Donald Trump began soliciting volunteers this weekend to serve as “election observers,” asking people to monitor the polls to help him “stop Crooked Hillary from rigging this election.”
The Republican nominee’s request may be violating both rules against voter intimidation and a longstanding consent decree against the Republican National Committee. But perhaps more frightening is the potential for violence at the polls, given that Trump has, on more than one occasion, made comments that are interpreted by his supporters as incitements of violence.
Less than a week ago, for example, Trump implied that “Second Amendment people” may be able to do something to stop Clinton from winning the presidency.
Election law expert Rick Hasen, who pointed out that Trump’s call for election monitors may violate the decades-old RNC prohibition on voter fraud prevention efforts, also noted that Trump’s suggestion could be be dangerous.
“One of the things that this can do is get rogue people riled up,” he told the Washington Post. “Trump sets the fuse and lets someone else do the explosion. It strikes me as a very dangerous thing to be suggesting, because it does lend itself to the possibility of violence at the polls.”

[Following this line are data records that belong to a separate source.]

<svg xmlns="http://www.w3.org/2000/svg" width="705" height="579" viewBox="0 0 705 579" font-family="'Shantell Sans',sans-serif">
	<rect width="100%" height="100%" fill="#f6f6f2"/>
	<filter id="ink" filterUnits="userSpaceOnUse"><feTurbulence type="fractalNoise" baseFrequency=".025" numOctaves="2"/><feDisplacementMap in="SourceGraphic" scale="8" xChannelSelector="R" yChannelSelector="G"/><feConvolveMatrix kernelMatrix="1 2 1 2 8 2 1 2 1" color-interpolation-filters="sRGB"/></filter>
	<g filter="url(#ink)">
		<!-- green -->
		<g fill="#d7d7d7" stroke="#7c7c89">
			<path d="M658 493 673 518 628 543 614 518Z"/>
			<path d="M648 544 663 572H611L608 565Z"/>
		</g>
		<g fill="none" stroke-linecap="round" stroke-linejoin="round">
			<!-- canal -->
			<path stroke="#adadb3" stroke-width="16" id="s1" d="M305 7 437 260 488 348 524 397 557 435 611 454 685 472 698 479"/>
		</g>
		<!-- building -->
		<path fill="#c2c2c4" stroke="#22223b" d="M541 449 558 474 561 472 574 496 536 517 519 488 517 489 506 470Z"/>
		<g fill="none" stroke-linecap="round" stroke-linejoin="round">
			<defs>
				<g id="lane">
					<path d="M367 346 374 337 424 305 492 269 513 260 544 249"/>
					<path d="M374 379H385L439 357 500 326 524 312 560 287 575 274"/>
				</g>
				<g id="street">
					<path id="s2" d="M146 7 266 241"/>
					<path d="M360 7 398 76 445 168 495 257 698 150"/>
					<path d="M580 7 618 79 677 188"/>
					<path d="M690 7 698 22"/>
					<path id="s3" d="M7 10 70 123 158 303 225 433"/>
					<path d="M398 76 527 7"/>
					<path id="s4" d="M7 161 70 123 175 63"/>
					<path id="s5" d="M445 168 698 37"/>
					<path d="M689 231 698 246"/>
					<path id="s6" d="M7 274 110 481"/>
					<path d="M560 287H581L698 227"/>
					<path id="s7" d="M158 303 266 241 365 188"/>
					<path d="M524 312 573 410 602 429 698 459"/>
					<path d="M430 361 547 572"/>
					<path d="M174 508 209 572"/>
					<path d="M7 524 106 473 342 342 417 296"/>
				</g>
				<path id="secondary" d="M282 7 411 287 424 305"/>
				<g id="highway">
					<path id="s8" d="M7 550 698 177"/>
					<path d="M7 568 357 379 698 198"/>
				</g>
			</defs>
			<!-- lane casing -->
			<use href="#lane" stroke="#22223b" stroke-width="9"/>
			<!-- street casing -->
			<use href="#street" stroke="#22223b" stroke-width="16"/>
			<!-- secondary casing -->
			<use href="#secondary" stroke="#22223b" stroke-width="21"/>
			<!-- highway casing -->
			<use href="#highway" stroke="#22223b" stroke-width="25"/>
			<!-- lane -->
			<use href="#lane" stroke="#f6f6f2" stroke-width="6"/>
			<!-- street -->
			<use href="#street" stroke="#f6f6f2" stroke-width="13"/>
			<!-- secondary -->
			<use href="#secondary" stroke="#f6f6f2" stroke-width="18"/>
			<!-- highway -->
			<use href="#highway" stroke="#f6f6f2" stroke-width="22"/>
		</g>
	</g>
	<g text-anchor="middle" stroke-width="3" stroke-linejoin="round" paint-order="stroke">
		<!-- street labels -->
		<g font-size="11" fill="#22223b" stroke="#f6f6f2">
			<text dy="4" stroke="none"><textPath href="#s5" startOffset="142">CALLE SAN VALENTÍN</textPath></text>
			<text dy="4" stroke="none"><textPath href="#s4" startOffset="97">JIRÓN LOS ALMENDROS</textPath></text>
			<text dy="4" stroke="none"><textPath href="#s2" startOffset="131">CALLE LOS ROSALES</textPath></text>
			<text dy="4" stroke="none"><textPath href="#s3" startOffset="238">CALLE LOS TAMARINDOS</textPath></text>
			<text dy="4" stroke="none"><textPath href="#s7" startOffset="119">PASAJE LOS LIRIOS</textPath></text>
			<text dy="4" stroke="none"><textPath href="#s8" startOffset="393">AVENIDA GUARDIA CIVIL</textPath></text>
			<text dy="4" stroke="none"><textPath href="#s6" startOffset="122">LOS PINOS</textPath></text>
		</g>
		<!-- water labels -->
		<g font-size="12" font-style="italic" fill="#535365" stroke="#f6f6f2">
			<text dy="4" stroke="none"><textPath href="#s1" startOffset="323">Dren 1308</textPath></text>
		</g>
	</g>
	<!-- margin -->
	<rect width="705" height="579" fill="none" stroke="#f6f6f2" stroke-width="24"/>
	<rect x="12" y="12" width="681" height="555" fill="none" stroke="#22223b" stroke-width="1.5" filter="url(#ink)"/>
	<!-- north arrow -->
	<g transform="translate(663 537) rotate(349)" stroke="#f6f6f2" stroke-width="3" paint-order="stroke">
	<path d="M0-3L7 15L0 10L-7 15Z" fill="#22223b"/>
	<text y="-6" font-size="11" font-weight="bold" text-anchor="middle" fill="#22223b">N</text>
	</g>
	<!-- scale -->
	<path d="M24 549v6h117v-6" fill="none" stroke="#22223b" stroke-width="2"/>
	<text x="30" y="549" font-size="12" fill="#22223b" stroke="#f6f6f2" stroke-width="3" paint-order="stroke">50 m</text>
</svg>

“It strikes me as a very dangerous thing to be suggesting, because it does lend itself to the possibility of violence at the polls.”
That violence could be lethal in at least several states that allow people to carry firearms into polling places.
Every state allows the carrying of concealed weapons in some form and most states allow the open carry of a firearm, most with a state-issued permit. Meanwhile, only ten states (Arizona, Arkansas, Florida, Kansas, Louisiana, Mississippi, Missouri, Nebraska, South Carolina and Texas) explicitly prevent weapons from being carried into polling places.
Many people vote in places like schools or government buildings, locations where most states ban concealed carry. But many elections are also held in private locations like churches or stores, where gun possession is up to the owner’s discretion. Only 12 states bar people from carrying guns in all places of worship.
Though the law varies by state, gun owners have been known to carry their weapons to the polls in past elections. In Georgia, where the law explicitly prevents guns from being carried within 150 feet of any election location, some counties decided in 2014 to allow them anyway.
Alabama was another state that allowed voters in some counties to carry firearms to the polls in 2014. As the New York Times reported before that election, the Alabama Sheriffs Association, “fearing that an open display of weapons might frighten some voters, urged the state’s 67 counties to ban unconcealed firearms from polling places.” The effort failed, and the attorney general reiterated that polling places are not included in the list of banned firearm locations in Alabama.
Several counties still insisted on a ban, including Shelby County, whose sheriff said that he would ban open-carry at polling places in his county unless he was otherwise directed.
Fears may be compounded this year given Trump’s presence on the ballot. Throughout his campaign, Trump has made comments that could incite radicals to commit violent acts. While Trump may not be specifically instructing people to act violently, extremists and right-wing terrorists could be encouraged by his rhetoric that appears to normalize that type of activity.
Even before Trump’s “Second Amendment people” comments, some people expressed fear about potential violence at polling places. Officials in Virginia’s largest school district decided to close school on the day of the March primary because 124 Fairfax County schools were used as polling places, and Electoral Board Secretary Katherine K. Hanley said she feared that the “GOP loyalty pledge” that voters were required to sign before casting a ballot in the Republican primary could lead to arguments or fights.
And in Florida, a mosque has been nixed from the list of polling places for the August 30 primary and November general election after the county elections supervisor said she received about 50 complaints, including threats of violence, from people who don’t want to vote in an Islamic place of worship.